When I had made an end of these labors, it was four o’clock —still dark as midnight. As the bell sounded the hour, there came a knocking at the street door. I went down to open it with a light heart, —for what had I now to fear? There entered three men, who introduced themselves, with perfect suavity, as officers of the police. A shriek had been heard by a neighbour during the night; suspicion of foul play had been aroused; information had been lodged at the police office, and they (the officers) had been deputed to search the premises.

I smiled, —for what had I to fear? I bade the gentlemen welcome. The shriek, I said, was my own in a dream. The old man, I mentioned, was absent in the country. I took my visitors all over the house. I bade them search —search well. I led them, at length, to his chamber. I showed them his treasures, secure, undisturbed. In the enthusiasm of my confidence, I brought chairs into the room, and desired them here to rest from their fatigues, while I myself, in the wild audacity of my perfect triumph, placed my own seat upon the very spot beneath which reposed the corpse of the victim.

The officers were satisfied. My manner had convinced them. I was singularly at ease. They sat, and while I answered cheerily, they chatted of familiar things. But, ere long, I felt myself getting pale and wished them gone. My head ached, and I fancied a ringing in my ears: but still they sat and still chatted. The ringing became more distinct: —It continued and became more distinct: I talked more freely to get rid of the feeling: but it continued and gained definiteness —until, at length, I found that the noise was not within my ears.

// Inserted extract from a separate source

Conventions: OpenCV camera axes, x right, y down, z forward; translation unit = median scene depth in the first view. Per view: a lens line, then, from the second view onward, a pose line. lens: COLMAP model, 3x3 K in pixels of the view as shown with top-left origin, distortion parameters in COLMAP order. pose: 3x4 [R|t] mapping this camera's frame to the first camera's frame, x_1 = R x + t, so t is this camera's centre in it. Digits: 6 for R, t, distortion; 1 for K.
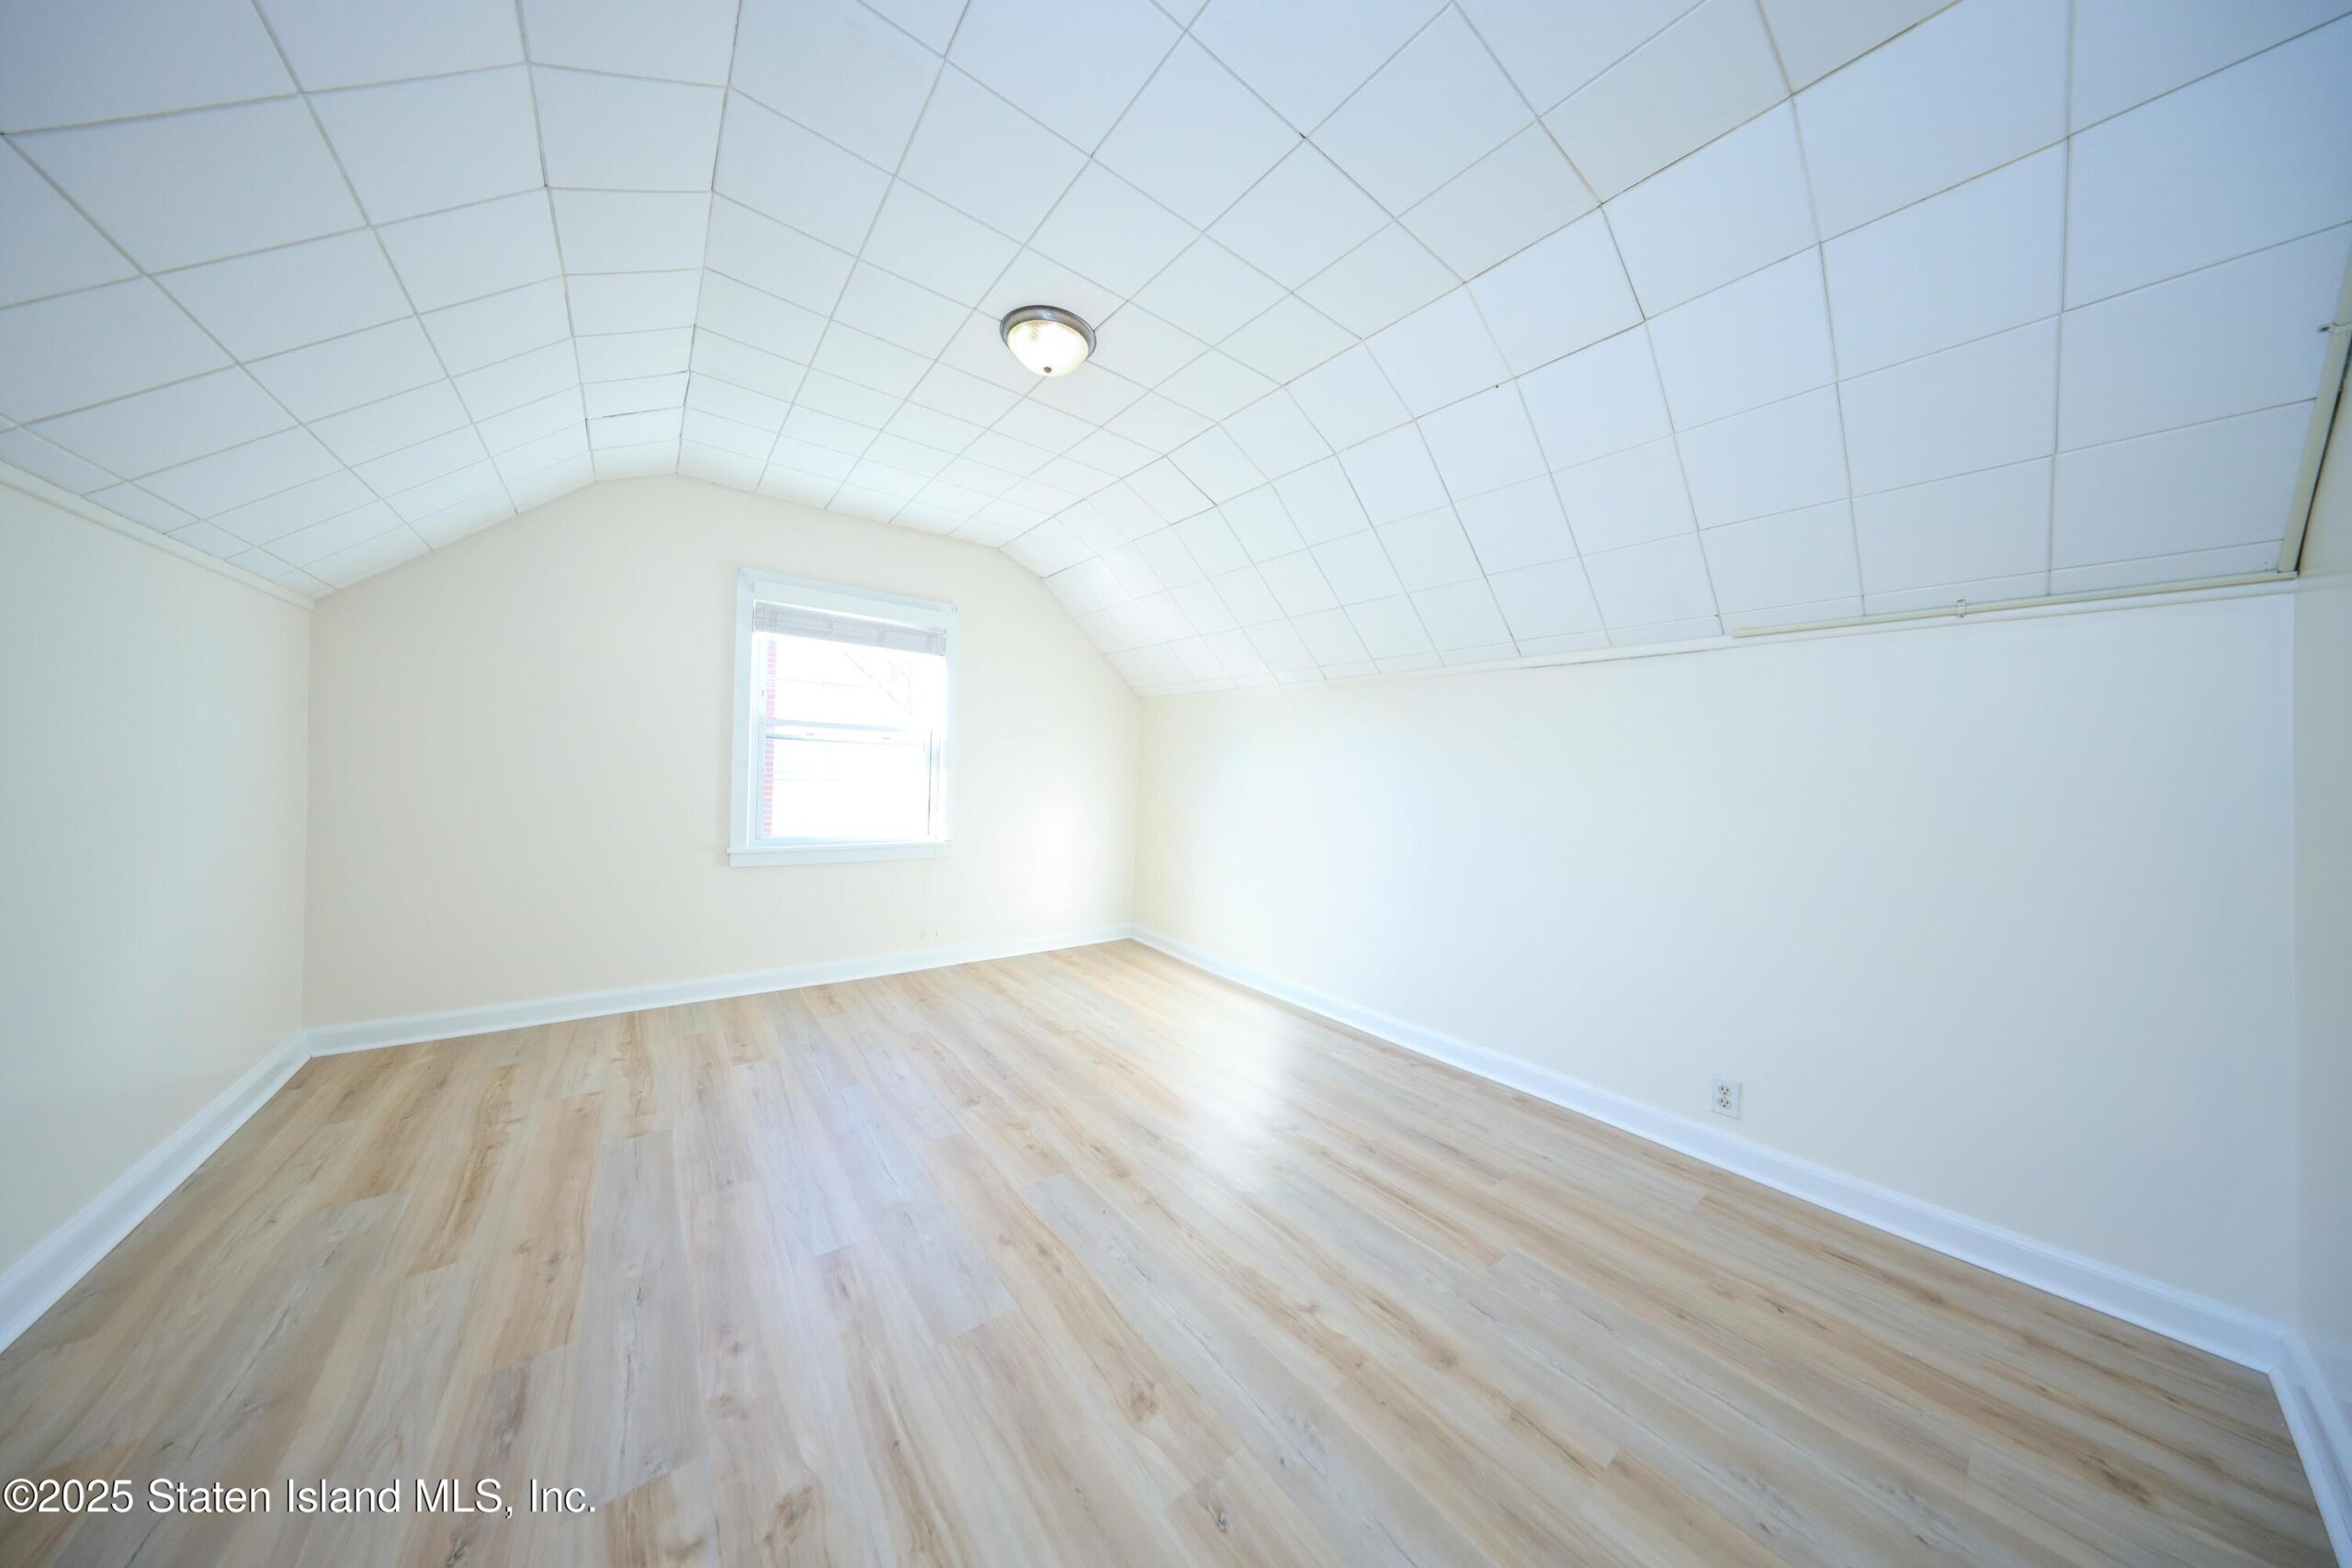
lens RADIAL K [[682.1, 0, 1154.6], [0, 682.1, 777.8], [0, 0, 1]] dist [-0.001811, -0.000079]
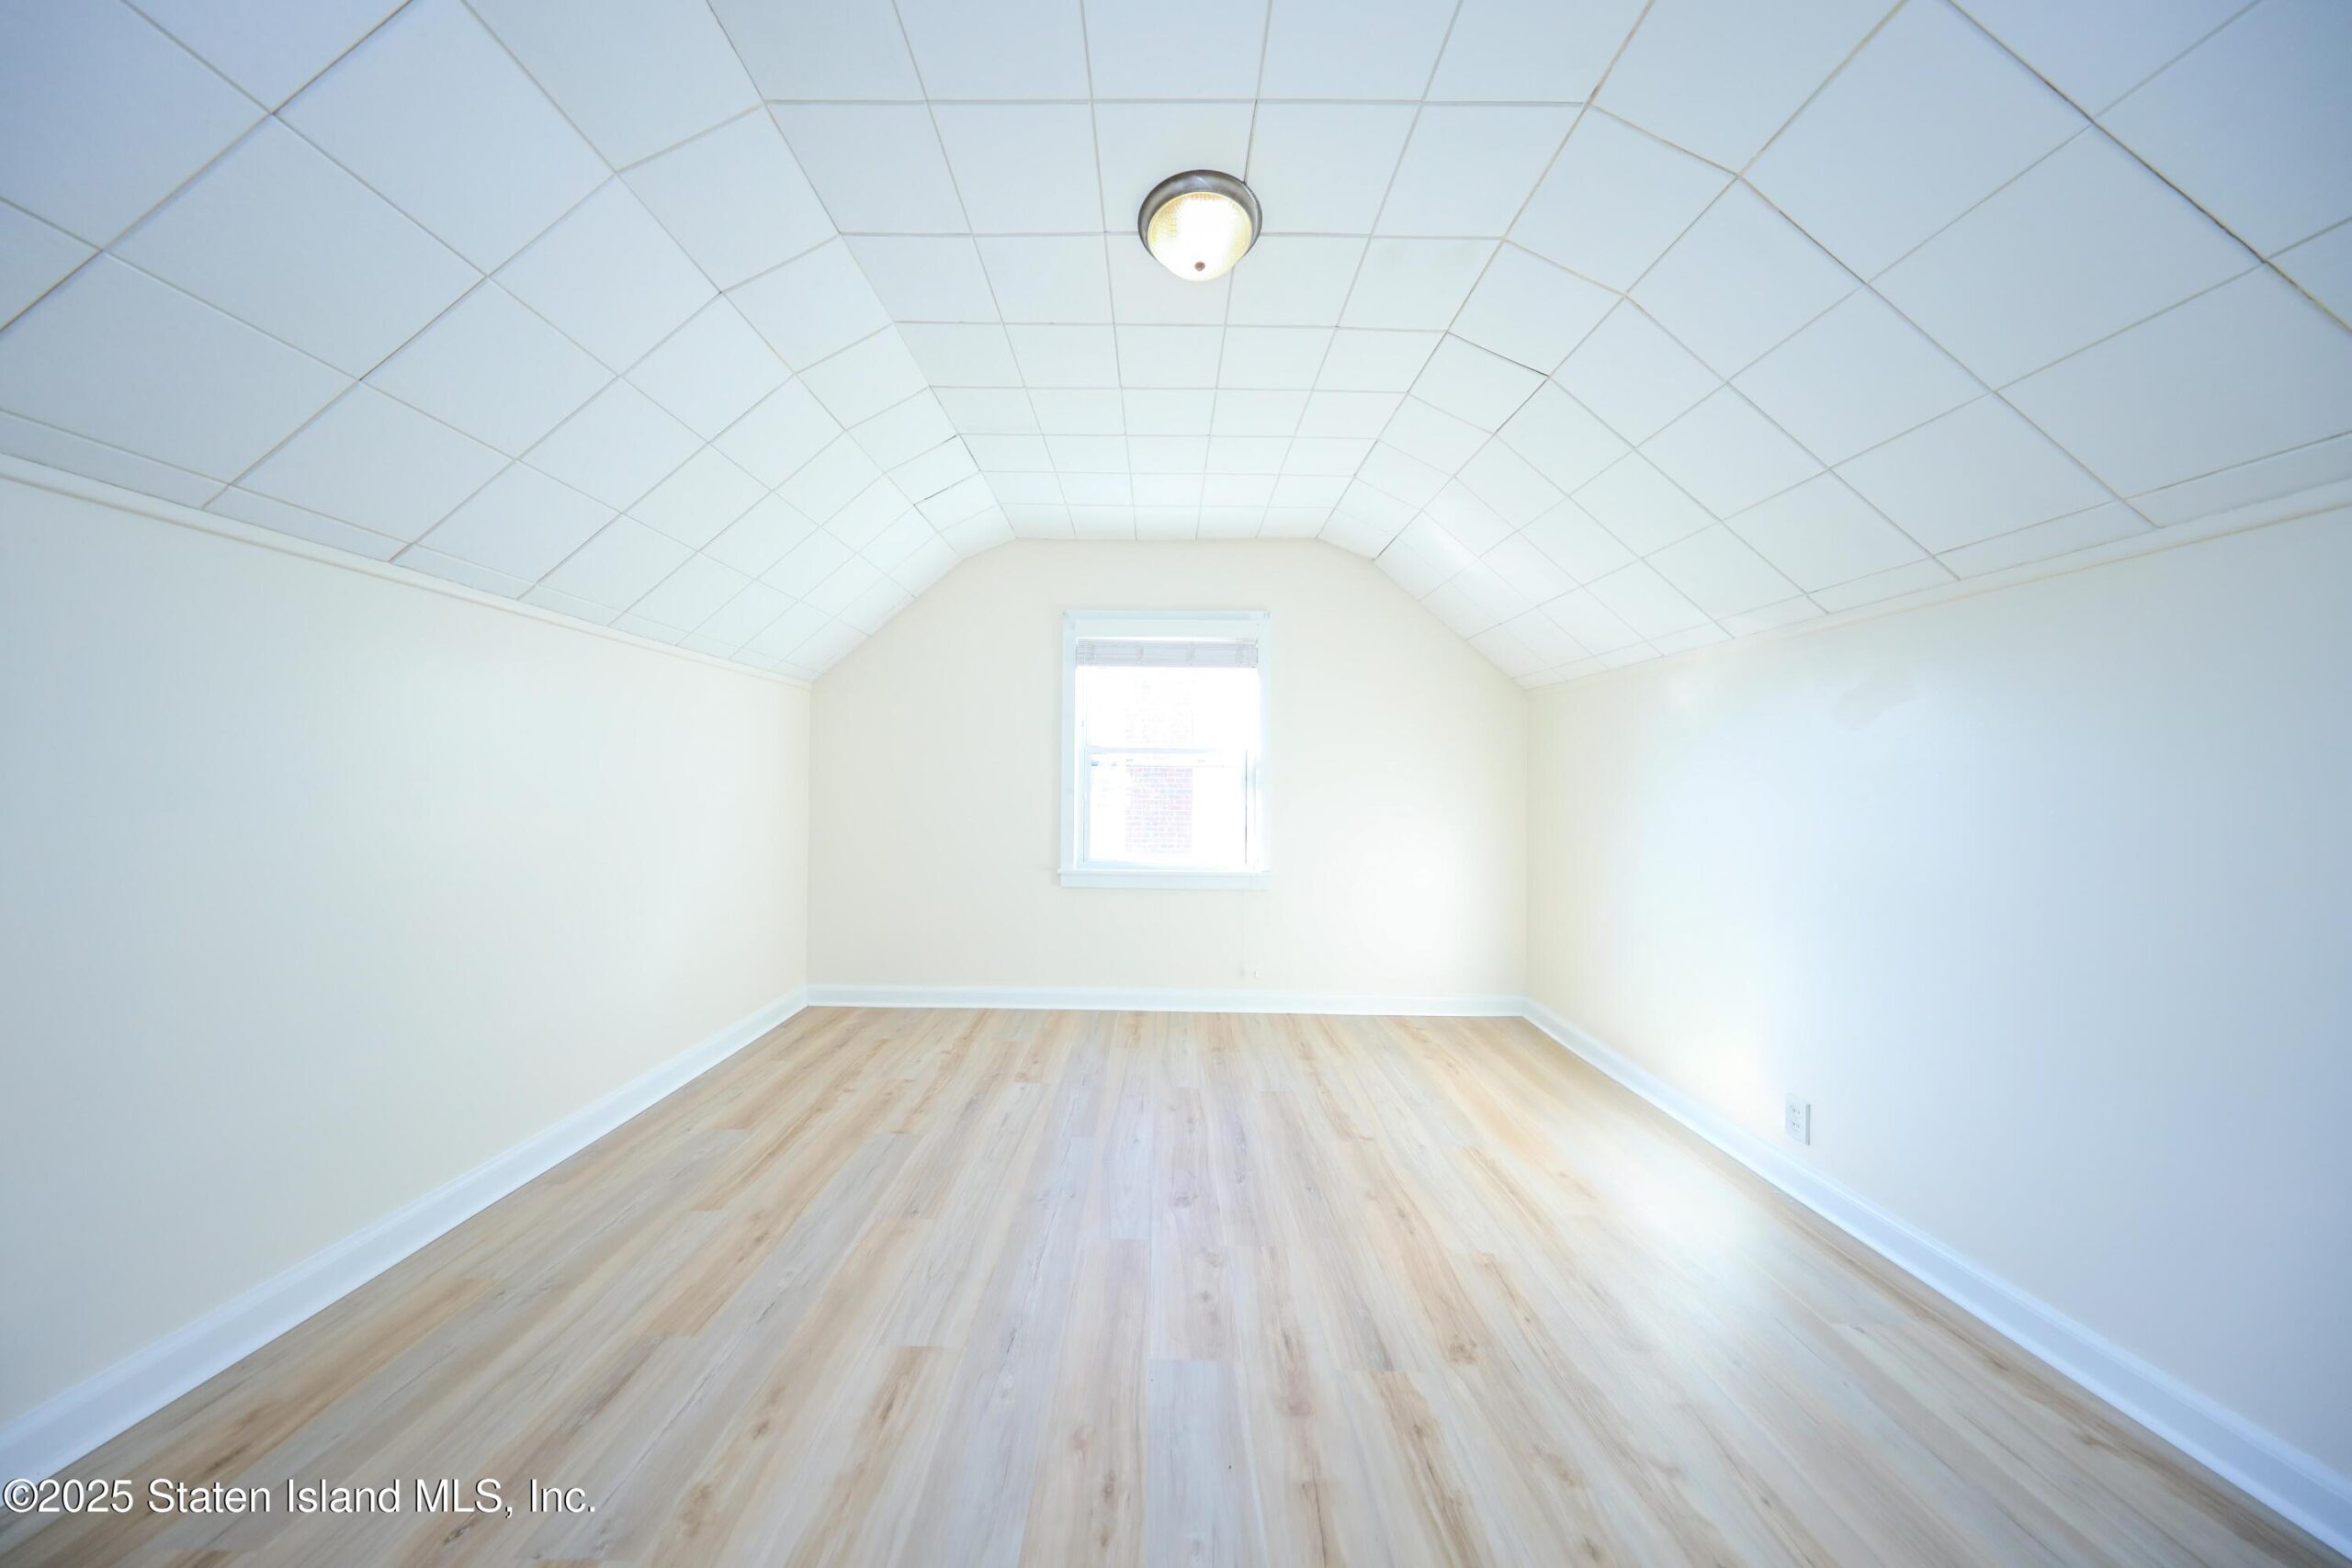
lens RADIAL K [[682.1, 0, 1154.6], [0, 682.1, 777.8], [0, 0, 1]] dist [-0.001811, -0.000079]
pose [[0.790860, -0.033176, -0.611097, 0.190287], [0.010545, 0.999120, -0.040593, 0.004716], [0.611906, 0.025659, 0.790514, 0.284241]]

No doubt I now grew very pale; —but I talked more fluently, and with a heightened voice. Yet the sound increased —and what could I do? It was a low, dull, quick sound —much such a sound as a watch makes when enveloped in cotton. I gasped for breath —and yet the officers heard it not. I talked more quickly —more vehemently; but the noise steadily increased. I arose and argued about trifles, in a high key and with violent gesticulations; but the noise steadily increased. Why would they not be gone? I paced the floor to and fro with heavy strides, as if excited to fury by the observations of the men —but the noise steadily increased. Oh God! what could I do? I foamed —I raved —I swore! I swung the chair upon which I had been sitting, and grated it upon the boards, but the noise arose over all and continually increased. It grew louder —louder —louder! And still the men chatted pleasantly, and smiled. Was it possible they heard not? Almighty God! —no, no! They heard! —they suspected! —they knew! —they were making a mockery of my horror!-this I thought, and this I think. But anything was better than this agony! Anything was more tolerable than this derision! I could bear those hypocritical smiles no longer! I felt that I must scream or die! and now —again! —hark! louder! louder! louder! louder!

«Villains!» I shrieked, «dissemble no more! I admit the deed! —tear up the planks! here, here! —It is the beating of his hideous heart!»